## Work request
Would you reproduce each line below exactly, leaving every picture out?

↓

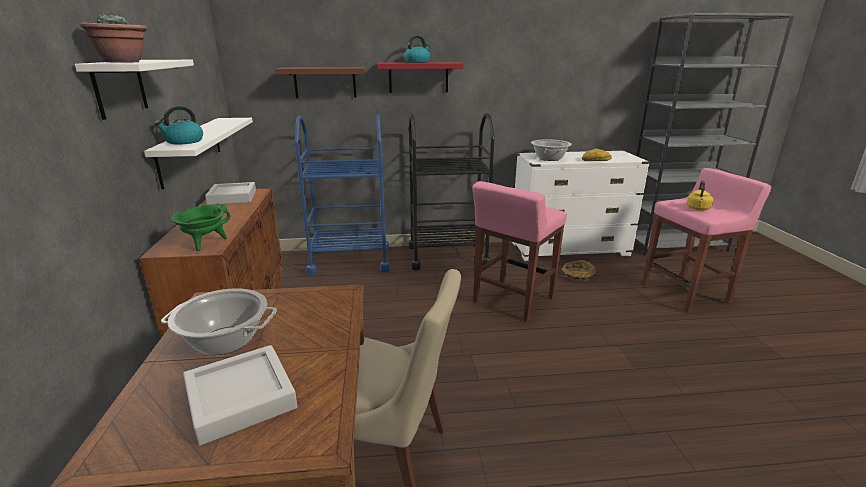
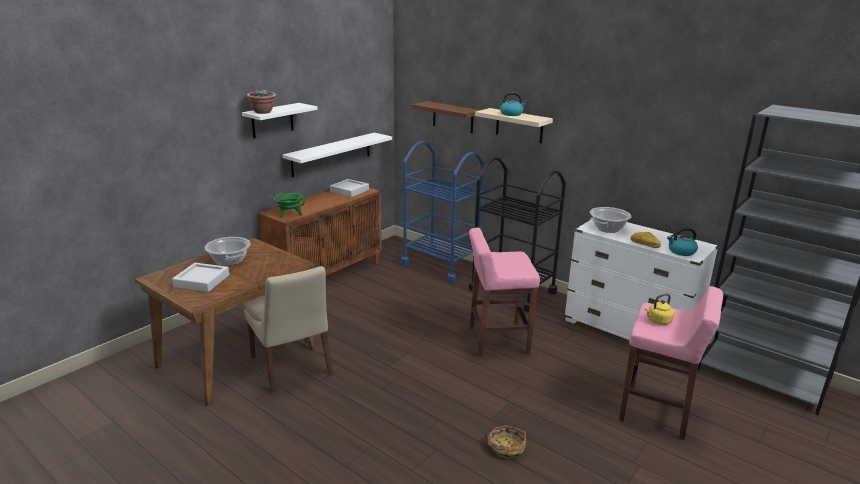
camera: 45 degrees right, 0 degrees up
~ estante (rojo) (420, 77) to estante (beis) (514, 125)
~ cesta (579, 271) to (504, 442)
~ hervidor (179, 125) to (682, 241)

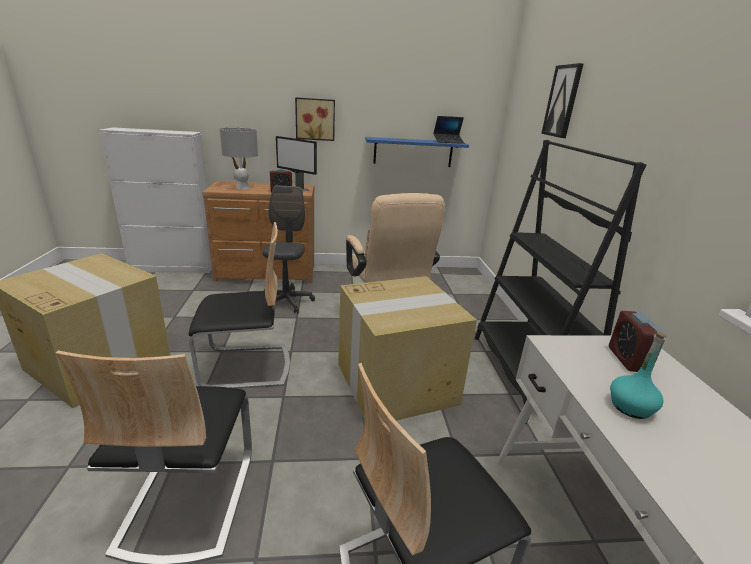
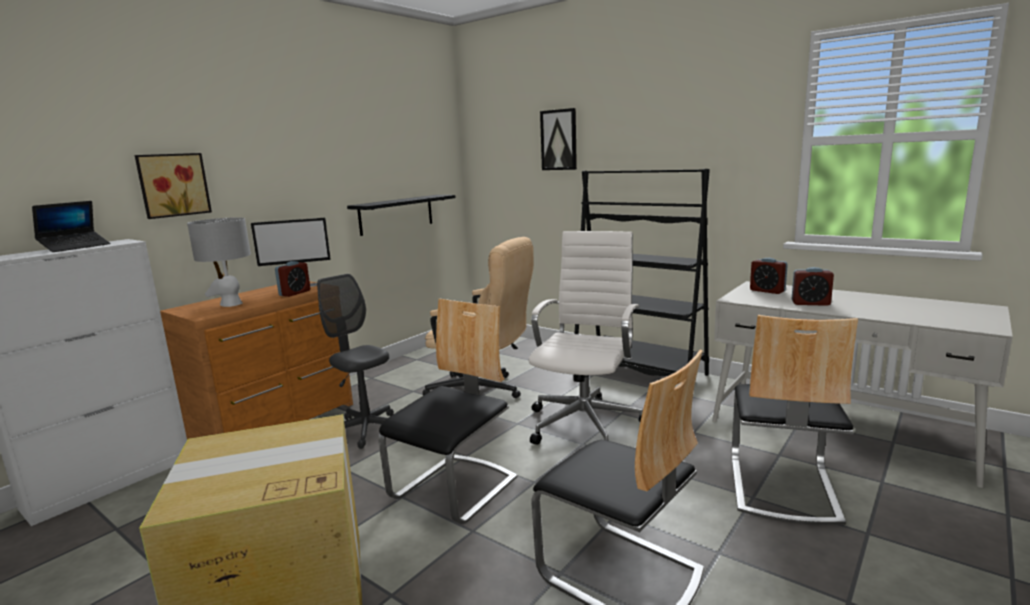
camera: 45 degrees left, 10 degrees down
~ portátil (448, 130) to (71, 226)
~ cuadro (315, 119) to (173, 186)
~ estante (azul) (417, 152) to estante (negro) (401, 215)
~ caja de cartón (407, 348) to silla de oficina (blanco) (586, 338)
~ botella (turquesa) (638, 375) to despertador (813, 286)

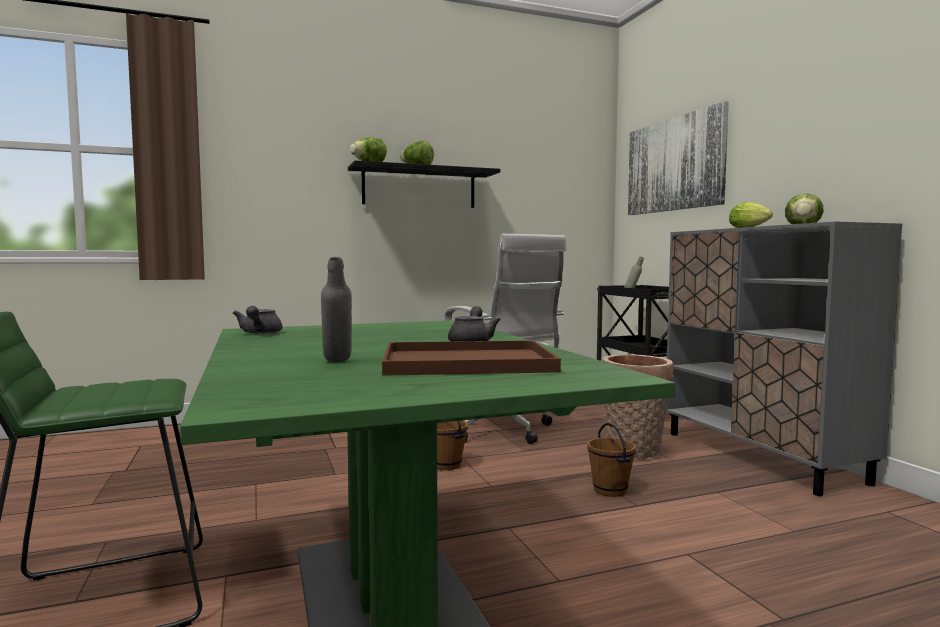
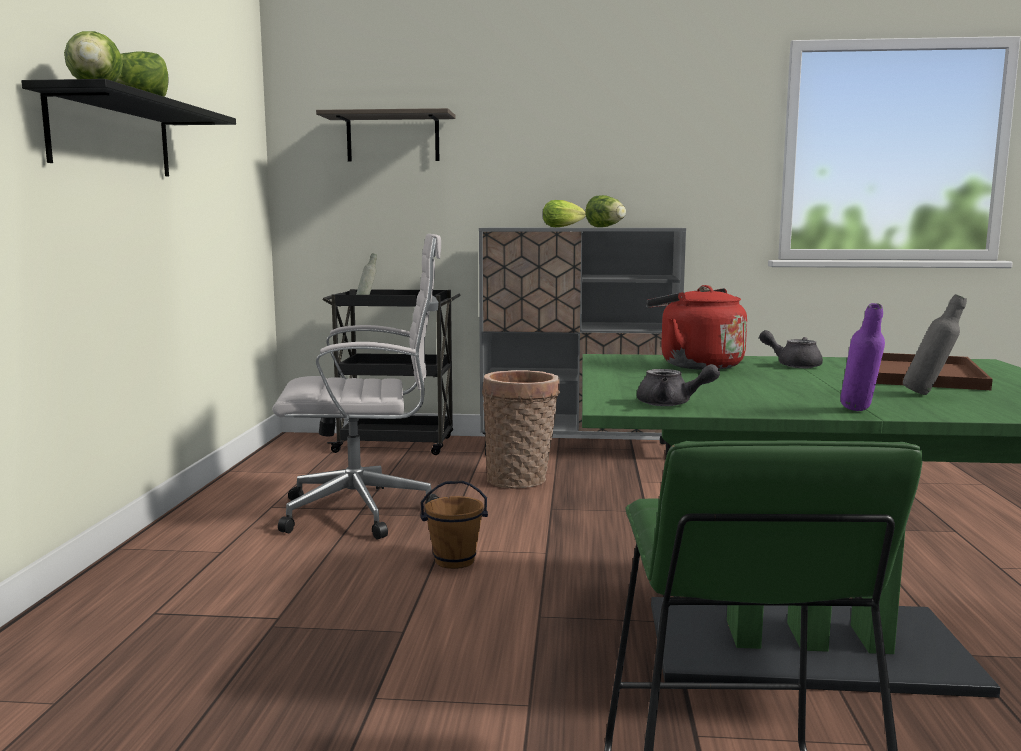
camera: 65 degrees left, 5 degrees up
~ cuadro (678, 158) to estante (385, 135)
+ hervidor (rojo) (696, 327)
+ botella (morado) (862, 357)
- cubo (marrón) (611, 460)

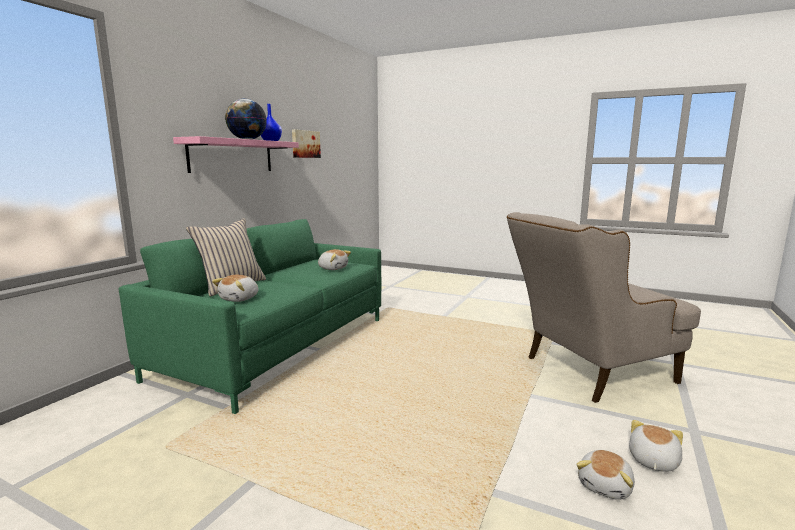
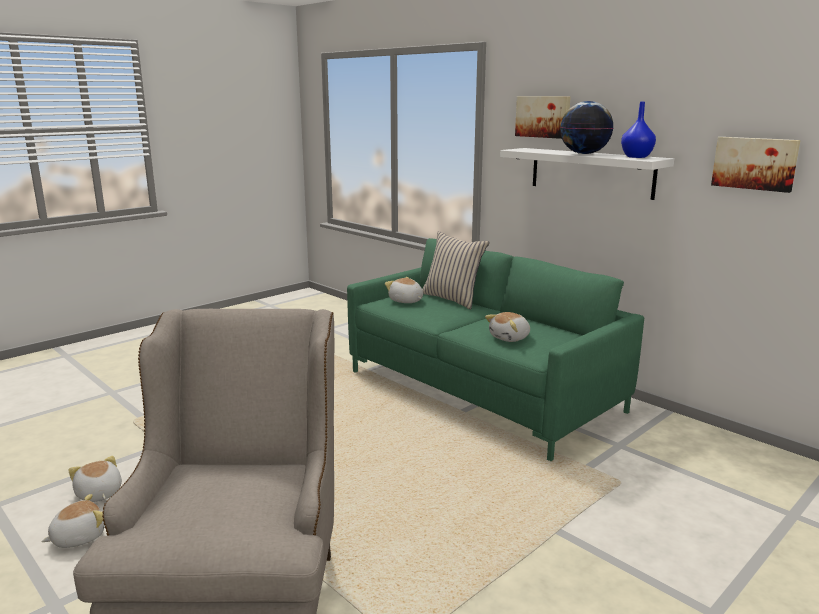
camera: 110 degrees right, 5 degrees up
~ peluche (656, 446) = (73, 521) 90 degrees counterclockwise
~ estante (rosa) (236, 154) to estante (blanco) (587, 174)
+ cuadro (543, 117)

↑

## Task output
camera: 45 degrees right, 0 degrees up
~ estante (rojo) (420, 77) to estante (beis) (514, 125)
~ cesta (579, 271) to (504, 442)
~ hervidor (179, 125) to (682, 241)

camera: 45 degrees left, 10 degrees down
~ portátil (448, 130) to (71, 226)
~ cuadro (315, 119) to (173, 186)
~ estante (azul) (417, 152) to estante (negro) (401, 215)
~ caja de cartón (407, 348) to silla de oficina (blanco) (586, 338)
~ botella (turquesa) (638, 375) to despertador (813, 286)

camera: 65 degrees left, 5 degrees up
~ cuadro (678, 158) to estante (385, 135)
+ hervidor (rojo) (696, 327)
+ botella (morado) (862, 357)
- cubo (marrón) (611, 460)

camera: 110 degrees right, 5 degrees up
~ peluche (656, 446) = (73, 521) 90 degrees counterclockwise
~ estante (rosa) (236, 154) to estante (blanco) (587, 174)
+ cuadro (543, 117)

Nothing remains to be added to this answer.